SALSA BRAISED LAMB SHANK
SALSA BRAISED LAMB SHANK

Yield Portion Size

24 portions (1 lamb shank and 1 cup potatoes)
1 tbsp
Vegetable oil
24
Lamb shanks
3 cups
White onion, medium dice
3 tbsp
Salt
1-1/2 tbsp
Ground black pepper
1 cup
Beef stock
5 cups
Rosarita® Mild Ground Tomato Salsa
3 cups
Rye bread, small dice
1-1/2 tbsp
Extra virgin olive oil
1 tsp
Salt
1/2 tsp
Ground black pepper
1 cup
Parmesan cheese, shredded
24 cups
Mashed potatoes
24
Salsa braised lamb shanks
3 cups
Toasted parmesan breadcrumbs
Parsley, rough chop
Basil, rough chop
View Nutrition Information

Directions

  1. Step 1

    Make SALSA BRAISED LAMB SHANK: Preheat oven to 300°F.

  2. Step 2

    In a large Dutch oven, heat the vegetable oil over medium heat.

  3. Step 3

    Season lamb shanks with 3 tablespoons salt and 1 1/2 tablespoons pepper. Brown on all sides; set aside.

  4. Step 4

    Remove excess fat from Dutch oven, return to flame and add diced white onion; cook until lightly carmelized.

  5. Step 5

    Pour in beef stock to deglaze.

  6. Step 6

    Place lamb shank back into Dutch oven.

  7. Step 7

    Reserve 1 cup Rosarita® Ground Salsa and pour remaining 4 cups into Dutch oven.
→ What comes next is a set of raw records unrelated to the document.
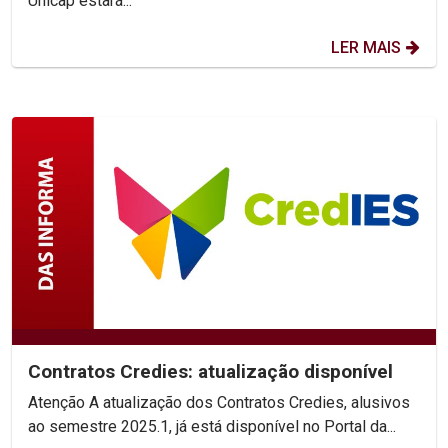
Unicap estará...
LER MAIS
Contratos Credies: atualização disponível
Atenção A atualização dos Contratos Credies, alusivos
ao semestre 2025.1, já está disponível no Portal da...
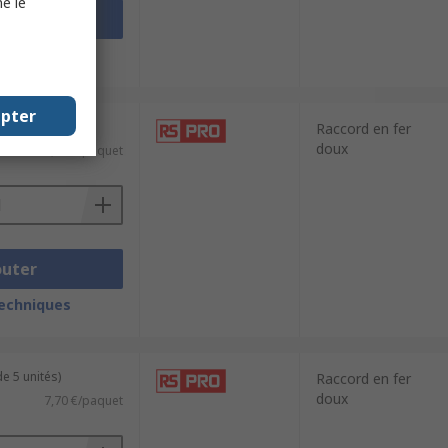
e le
outer
techniques
epter
e 2 unités)
Raccord en fer
doux
13,60 €/paquet
outer
techniques
e 5 unités)
Raccord en fer
doux
7,70 €/paquet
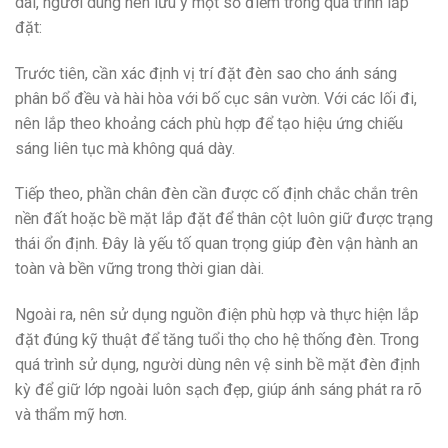
dài, người dùng nên lưu ý một số điểm trong quá trình lắp
đặt:
Trước tiên, cần xác định vị trí đặt đèn sao cho ánh sáng
phân bổ đều và hài hòa với bố cục sân vườn. Với các lối đi,
nên lắp theo khoảng cách phù hợp để tạo hiệu ứng chiếu
sáng liên tục mà không quá dày.
Tiếp theo, phần chân đèn cần được cố định chắc chắn trên
nền đất hoặc bề mặt lắp đặt để thân cột luôn giữ được trạng
thái ổn định. Đây là yếu tố quan trọng giúp đèn vận hành an
toàn và bền vững trong thời gian dài.
Ngoài ra, nên sử dụng nguồn điện phù hợp và thực hiện lắp
đặt đúng kỹ thuật để tăng tuổi thọ cho hệ thống đèn. Trong
quá trình sử dụng, người dùng nên vệ sinh bề mặt đèn định
kỳ để giữ lớp ngoài luôn sạch đẹp, giúp ánh sáng phát ra rõ
và thẩm mỹ hơn.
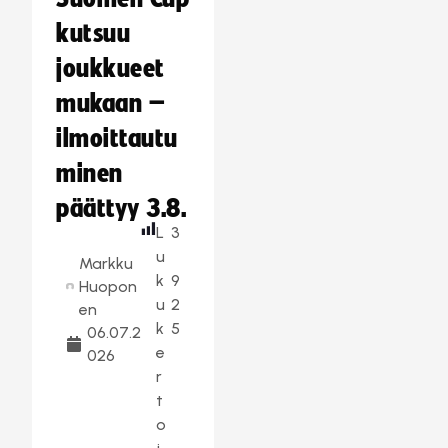
kutsuu
joukkueet
mukaan –
ilmoittautu
minen
päättyy 3.8.
L
3
u
Markku
k
9
Huopon
u
2
en
k
5
06.07.2
e
026
r
t
o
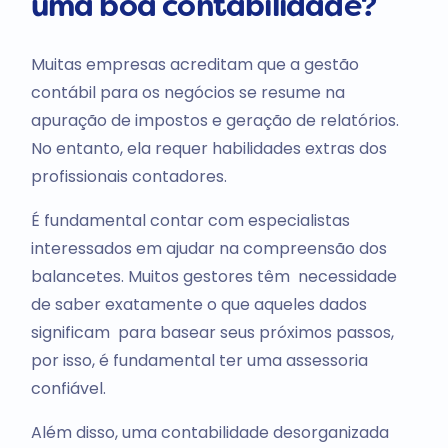
uma boa contabilidade?
Muitas empresas acreditam que a gestão
contábil para os negócios se resume na
apuração de impostos e geração de relatórios.
No entanto, ela requer habilidades extras dos
profissionais contadores.
É fundamental contar com especialistas
interessados em ajudar na compreensão dos
balancetes. Muitos gestores têm necessidade
de saber exatamente o que aqueles dados
significam para basear seus próximos passos,
por isso, é fundamental ter uma assessoria
confiável.
Além disso, uma contabilidade desorganizada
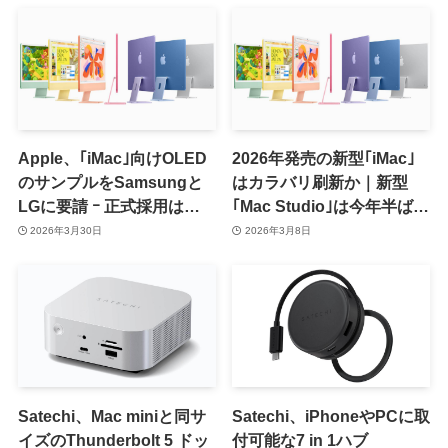
Apple、｢iMac｣向けOLED
2026年発売の新型｢iMac｣
のサンプルをSamsungと
はカラバリ刷新か｜新型
LGに要請 ｰ 正式採用は
｢Mac Studio｣は今年半ば頃
2029〜2030年頃か
に投入され、新型｢Mac
2026年3月30日
2026年3月8日
mini｣と新型｢iMac｣がそれ
に続く見通し
Satechi、Mac miniと同サ
Satechi、iPhoneやPCに取
イズのThunderbolt 5 ドッ
付可能な7 in 1ハブ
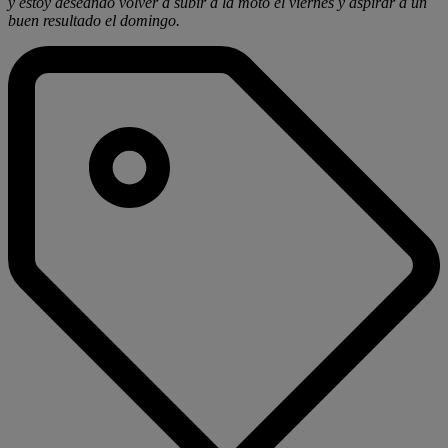
y estoy deseando volver a subir a la moto el viernes y aspirar a un
buen resultado el domingo.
Bring to a boil then reduce to a simmer.

  8. Step 8

    Cover with lid and place Dutch oven into preheated oven.

  9. Step 9

    Cook for 1 1/2 hours or until lamb shank is tender and falling off the bone.

  10. Step 10

    Skim fat from the top of sauce.

  11. Step 11

    Make TOASTED PARMESAN BREADCRUMBS: Preheat oven to 350°F.

  12. Step 12

    Small dice rye bread and toss in extra virgin olive oil, salt and pepper until well coated.

  13. Step 13

    Sprinkle with parmesan cheese and bake 5 minutes, toss, then bake for another 5 minutes until well toasted.

  14. Step 14

    To Make ONE PORTION: Scoop 1 cup of mashed potatoes into a shallow bowl.

  15. Step 15

    Top with salsa braised lamb shank.

  16. Step 16

    Garnish with 2 tablespoons of toasted parmesan breadcrumbs and roughly chopped herbs.

  17. Step 17

    CHEF'S NOTES: Salsa can be used twice, both with braise and dish. Can substitute in chicken thighs.